絶滅するのは、人間だろうか?妖怪だろうか?
ここ最近、原因の分からない妖怪の凶暴化が頻繁に起こっている。それまで、人間も妖怪もお互いに共存することを望み円滑に毎日が繰り返されていたはずだった。
昨日まで親友だったもの、恋人だったもの、それが明日には大事な人を殺めていく。まるで何かにとり憑かれたように。
もう最近では、たった数ヶ月前の共存生活が嘘のように、妖怪と人間の間にヒビが入り始めているのだった。
「貴方は兎も角、僕は妖力制御装置を外したら、街の方々に袋叩きに遭いそうですね」
にこやかな八戒の台詞も、既に冗談の域を超えている。悟浄はその台詞を聞いて眉間に皺を寄せた。ハイライトの煙がゆらゆらと昇っていく。
「ま、そんな冗談は兎も角」
先程までの笑みを引っ込めて、八戒は真っ直ぐに悟浄の紅い瞳を見つめる。
「この凶暴化が妖怪のみに発症しているとしたら、遅かれ早かれ僕達もどうなるか分かりません。更に僕達、幸か不幸か生粋の妖怪ではないですし」
八戒の顔に自嘲的な笑みが浮かんだ。
「この凶暴化の原因になるウィルスか何かが、どのくらい僕達に効くかは、はっきり言って予測できませんね」
悟浄がぷはあ、と大きな煙を吐き出す。
「ぶっちゃけ」
煙草の先にできた灰をトントンと灰皿に落として、言葉を続けた。
「凶暴化した妖怪が人間を絶滅させるか、それに抵抗した人間が暴れだした妖怪たちを皆殺しにするか。俺もお前もどっちについても裏切り者みたいだよなあ」
お前だったらどうする?
言葉だけ聞くと、軽く言っているように感じるが、その紅い瞳は真剣そのもの。その深紅の瞳を真っ直ぐに見つめて、八戒は一言一言言葉をつむいだ。

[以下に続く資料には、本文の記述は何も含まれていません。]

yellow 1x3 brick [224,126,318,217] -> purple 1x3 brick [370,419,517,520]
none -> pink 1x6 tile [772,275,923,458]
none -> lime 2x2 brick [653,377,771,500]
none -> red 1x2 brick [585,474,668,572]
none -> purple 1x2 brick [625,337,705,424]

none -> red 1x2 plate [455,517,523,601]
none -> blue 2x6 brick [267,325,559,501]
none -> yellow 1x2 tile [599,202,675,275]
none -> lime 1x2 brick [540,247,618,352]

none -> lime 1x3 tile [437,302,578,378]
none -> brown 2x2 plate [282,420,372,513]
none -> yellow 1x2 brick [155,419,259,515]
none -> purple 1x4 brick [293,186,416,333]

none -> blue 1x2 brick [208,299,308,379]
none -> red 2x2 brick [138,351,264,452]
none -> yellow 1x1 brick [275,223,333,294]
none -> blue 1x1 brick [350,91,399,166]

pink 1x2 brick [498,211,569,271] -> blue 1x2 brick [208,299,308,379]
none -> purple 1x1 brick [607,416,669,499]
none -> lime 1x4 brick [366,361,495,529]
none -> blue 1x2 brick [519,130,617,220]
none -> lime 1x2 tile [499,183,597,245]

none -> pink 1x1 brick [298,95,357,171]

「そうですねえ、元々どっちつかずなら、もうどうでも良いじゃないんですか?。僕は僕のために生きたいと思います」
戸惑いのない深い碧の瞳、その真っ直ぐな瞳を実は悟浄は気に入っている。迷いのない今の彼こそが、真の彼なのだと思うから。クッと喉の奥で笑い奇遇だねえ、と返す。
「俺もそー思っていたトコ」
いつか。
どちらかの種族の最後の一人が消えようとも。
もしくは、
自分達のどちらかが、どちらとも我を失うその日まで。